Durante el corto viaje por Michigan Avenue hasta el Hancock, le pregunté si Scupperfield y Plouder habían asegurado también al Leif Ericsson. Sí; tenían asegurada a la Grafalk Line entera.
– Por eso vino Bledsoe con nosotros; nos conocía de trabajar con Grafalk.
– Ya. -Le pregunté qué opinión le merecía Bledsoe.
– Una de las mejores personas del negocio hoy en día.

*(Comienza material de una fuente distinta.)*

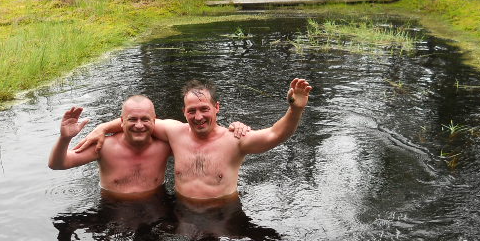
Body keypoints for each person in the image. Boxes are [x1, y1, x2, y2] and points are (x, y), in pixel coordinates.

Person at [74, 78, 312, 205]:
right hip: (181, 212)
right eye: (192, 111)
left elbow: (275, 135)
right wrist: (102, 128)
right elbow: (139, 121)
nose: (198, 117)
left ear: (216, 108)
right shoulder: (174, 132)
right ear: (184, 112)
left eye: (204, 109)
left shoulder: (235, 139)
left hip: (223, 213)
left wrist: (295, 109)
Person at [48, 95, 172, 199]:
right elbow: (58, 164)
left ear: (154, 121)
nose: (139, 125)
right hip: (113, 210)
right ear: (122, 121)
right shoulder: (104, 146)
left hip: (157, 208)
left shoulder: (164, 146)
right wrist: (65, 138)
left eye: (145, 119)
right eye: (132, 119)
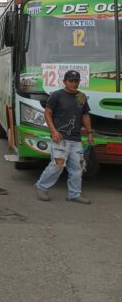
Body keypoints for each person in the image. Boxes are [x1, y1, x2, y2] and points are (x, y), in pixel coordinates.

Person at [35, 70, 93, 204]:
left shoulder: (81, 97)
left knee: (77, 168)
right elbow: (48, 113)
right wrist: (53, 131)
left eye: (76, 81)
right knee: (57, 165)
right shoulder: (57, 95)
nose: (74, 83)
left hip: (76, 139)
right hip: (60, 138)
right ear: (65, 81)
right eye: (71, 81)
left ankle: (74, 194)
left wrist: (90, 133)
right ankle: (41, 186)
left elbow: (85, 115)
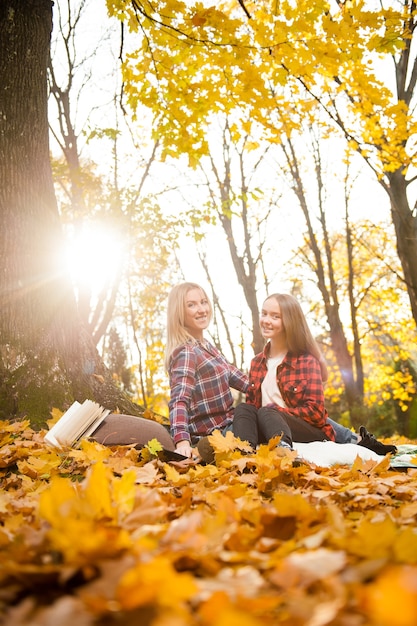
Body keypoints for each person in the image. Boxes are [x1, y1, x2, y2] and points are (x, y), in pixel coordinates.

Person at [232, 293, 397, 456]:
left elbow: (316, 414)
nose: (266, 320)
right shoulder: (256, 363)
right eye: (264, 313)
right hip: (268, 427)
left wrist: (277, 410)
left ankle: (284, 450)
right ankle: (244, 454)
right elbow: (253, 409)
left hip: (305, 430)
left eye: (275, 316)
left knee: (268, 412)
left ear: (289, 322)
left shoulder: (306, 361)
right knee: (244, 408)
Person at [165, 282, 249, 458]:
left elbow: (234, 375)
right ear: (179, 312)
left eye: (203, 302)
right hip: (214, 433)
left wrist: (268, 389)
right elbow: (179, 399)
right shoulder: (187, 352)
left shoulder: (206, 346)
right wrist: (182, 441)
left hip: (230, 424)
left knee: (262, 411)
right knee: (249, 412)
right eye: (191, 305)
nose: (202, 309)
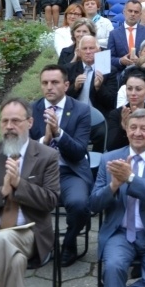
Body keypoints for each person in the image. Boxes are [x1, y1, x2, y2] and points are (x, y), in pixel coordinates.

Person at [0, 98, 60, 286]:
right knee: (15, 260)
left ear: (30, 123)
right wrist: (2, 191)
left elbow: (51, 200)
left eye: (16, 121)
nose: (9, 126)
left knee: (3, 240)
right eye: (4, 121)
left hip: (31, 232)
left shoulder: (46, 156)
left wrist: (19, 184)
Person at [90, 108, 145, 287]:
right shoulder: (109, 158)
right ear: (127, 130)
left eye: (144, 129)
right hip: (120, 233)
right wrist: (114, 185)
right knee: (113, 269)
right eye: (133, 127)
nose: (137, 133)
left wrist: (130, 178)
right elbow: (93, 204)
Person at [28, 65, 92, 267]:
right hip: (38, 172)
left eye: (55, 82)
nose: (49, 87)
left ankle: (70, 242)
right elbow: (24, 152)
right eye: (45, 83)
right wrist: (45, 140)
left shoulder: (81, 110)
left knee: (80, 204)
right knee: (17, 198)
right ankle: (41, 244)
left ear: (66, 85)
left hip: (69, 171)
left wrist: (58, 134)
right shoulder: (30, 110)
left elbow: (79, 151)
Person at [107, 0, 145, 71]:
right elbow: (109, 58)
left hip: (141, 71)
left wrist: (140, 61)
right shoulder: (114, 34)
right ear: (124, 12)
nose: (133, 14)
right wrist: (120, 61)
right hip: (120, 73)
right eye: (130, 11)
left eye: (136, 12)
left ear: (140, 15)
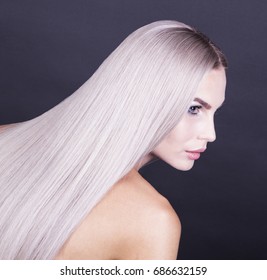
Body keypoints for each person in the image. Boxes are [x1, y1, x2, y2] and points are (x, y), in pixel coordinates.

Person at [0, 20, 227, 260]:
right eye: (194, 109)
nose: (210, 134)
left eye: (214, 111)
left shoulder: (5, 139)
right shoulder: (152, 220)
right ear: (146, 98)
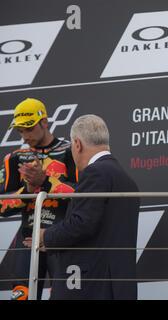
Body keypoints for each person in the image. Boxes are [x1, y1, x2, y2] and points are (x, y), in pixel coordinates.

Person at [26, 114, 140, 300]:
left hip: (90, 286)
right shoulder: (127, 180)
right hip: (117, 286)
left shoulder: (95, 172)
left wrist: (45, 236)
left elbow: (81, 223)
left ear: (77, 144)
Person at [0, 98, 77, 300]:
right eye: (20, 131)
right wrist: (28, 189)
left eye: (29, 129)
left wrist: (46, 180)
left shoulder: (70, 152)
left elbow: (82, 196)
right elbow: (1, 205)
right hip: (27, 239)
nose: (25, 136)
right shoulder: (15, 158)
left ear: (44, 122)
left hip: (61, 237)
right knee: (22, 297)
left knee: (62, 296)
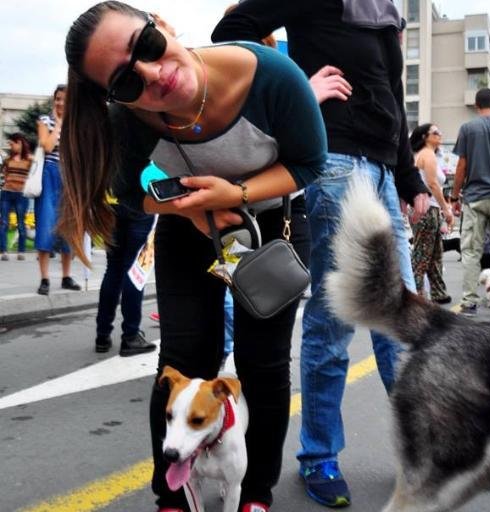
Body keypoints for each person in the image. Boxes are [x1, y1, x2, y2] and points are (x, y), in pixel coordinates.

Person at [59, 3, 327, 511]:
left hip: (271, 227)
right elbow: (123, 192)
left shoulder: (273, 77)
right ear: (113, 97)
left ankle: (255, 494)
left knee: (263, 364)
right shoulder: (129, 122)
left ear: (161, 25)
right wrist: (188, 212)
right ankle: (173, 497)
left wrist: (233, 195)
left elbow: (310, 163)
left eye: (147, 47)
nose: (152, 74)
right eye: (125, 82)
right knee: (182, 360)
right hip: (188, 225)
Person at [212, 0, 430, 507]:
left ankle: (422, 449)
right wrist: (297, 91)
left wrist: (409, 177)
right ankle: (319, 456)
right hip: (332, 163)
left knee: (405, 322)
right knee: (333, 324)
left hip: (379, 171)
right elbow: (231, 33)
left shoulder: (385, 10)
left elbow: (392, 99)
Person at [451, 87, 490, 317]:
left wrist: (455, 196)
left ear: (476, 106)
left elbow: (461, 167)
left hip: (475, 197)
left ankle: (469, 302)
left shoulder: (468, 129)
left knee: (471, 251)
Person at [34, 84, 81, 295]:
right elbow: (47, 146)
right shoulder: (45, 121)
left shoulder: (77, 125)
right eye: (57, 99)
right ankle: (44, 279)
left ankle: (66, 276)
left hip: (70, 177)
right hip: (50, 174)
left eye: (64, 99)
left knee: (69, 228)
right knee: (46, 224)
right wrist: (59, 123)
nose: (60, 103)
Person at [95, 200, 157, 356]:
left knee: (113, 268)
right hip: (139, 201)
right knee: (134, 269)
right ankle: (130, 335)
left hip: (110, 203)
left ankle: (102, 335)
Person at [409, 123, 454, 303]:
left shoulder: (428, 154)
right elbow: (433, 184)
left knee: (435, 253)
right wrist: (446, 208)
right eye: (435, 132)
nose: (440, 134)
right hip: (427, 209)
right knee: (422, 254)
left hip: (429, 209)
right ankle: (415, 294)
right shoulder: (427, 155)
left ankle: (438, 292)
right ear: (424, 137)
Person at [0, 133, 31, 261]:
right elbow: (4, 174)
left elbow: (33, 176)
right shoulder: (7, 160)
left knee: (21, 224)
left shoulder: (29, 161)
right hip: (7, 193)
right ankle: (3, 251)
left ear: (20, 143)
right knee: (3, 223)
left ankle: (21, 251)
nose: (11, 146)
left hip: (21, 195)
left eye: (12, 144)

No es buen momento para estar metido en el negocio de los transportes de los Grandes Lagos, al menos para los transportistas estadounidenses. Su gobierno concede ventajas considerables a los barcos extranjeros antes que a los americanos. Además, las viejas firmas como Grafalk tienen ventajas legales especiales que hacen difícil a los recién llegados trabajar en este medio. Pero si alguien puede hacerlo, ése es Bledsoe. Sólo espero que el naufragio del Lucelia no acabe con la Pole Star.
Me invitó a cenar con él, pero pensé que sería mejor ir a la policía con mis noticias acerca de Mattingly. Le había contado mi historia a Bledsoe y ahora a los del seguro. Aunque no le hubiera dado a Murray Ryerson el nombre del tipo con prismáticos que había visto en el Soo, él no era tonto; rápidamente lo relacionaría con mi interés por Mattingly. Bobby Mallory no iba a mirarme con muy buenos ojos si leía la historia en el Herald Star antes de que yo se la contase.
Me sentía incómoda mientras avanzaba con el coche por la avenida Lake Shore. Mi vida se había visto amenazada hacía dos semanas. Phillips estaba muerto, tal vez a causa de la velada amenaza que le había dejado a su hijo el sábado por la noche. Puede que le entrase el pánico, que amenazase con contar lo que sabía, y le mataron. Mattingly estaba muerto, probablemente para impedir que largase en el vestuario que había volado un barco. Boom Boom estaba muerto porque sabía que Phillips estaba manipulando las facturas. ¿Por qué seguía yo aún con vida? Puede que creyesen que iba a morir más gente cuando explotase el Lucelia. Puede que hubiesen confiado en deshacerse de mí y estuviesen discurriendo algún otro accidente en ese momento. O quizá pensaban que yo no sabía nada importante.
Intenté consolarme con aquella idea durante el resto del camino hasta llegar a casa, pero la verdad es que aún sabía menos cuando sabotearon mi coche diez días antes. Mientras salía por Belmont, se me ocurrió que aquel caso estaba formado por una especie de sucesión de accidentes. Boom Boom se había caído al agua; Mattingly fue atropellado por un coche, Phillips destrozado por un autodescargador. Si me hubiese matado en el coche, como se suponía que debía haber hecho, no creo que nadie se hubiera preocupado mucho por averiguar si la dirección estaba amañada.
No había sido capaz de convencer a la policía de que podía haber una conexión entre la muerte del vigilante nocturno y la de Boom Boom. Querían ver el accidente de mi coche como un acto de vandalismo. En otras palabras, el asesino había calculado perfectamente la psicología de la situación. Ahora que estaba dispuesta a contarles todo lo que sabía acerca de Mattingly, ¿qué posibilidades tenía de que la policía lo relacionase con Kelvin y Boom Boom? No muchas.
Me sentí tentada a guardarme la historia para mí. Pero la policía tiene una buena maquinaria para abrirse paso a través de un gran número de testigos. Si hacían caso de mis informaciones podrían descubrir mucho más deprisa que yo quién recogió a Mattingly en Meigs el viernes.
Mientras aparcaba el coche, escogiendo cuidadosamente un lugar delante de un restaurante para que los posibles atacantes tuviesen que hacer frente al mayor número posible de testigos, decidí guardarme para mí la historia de Mattingly y sus prismáticos. Sólo diría que había vuelto en el avión de Bledsoe.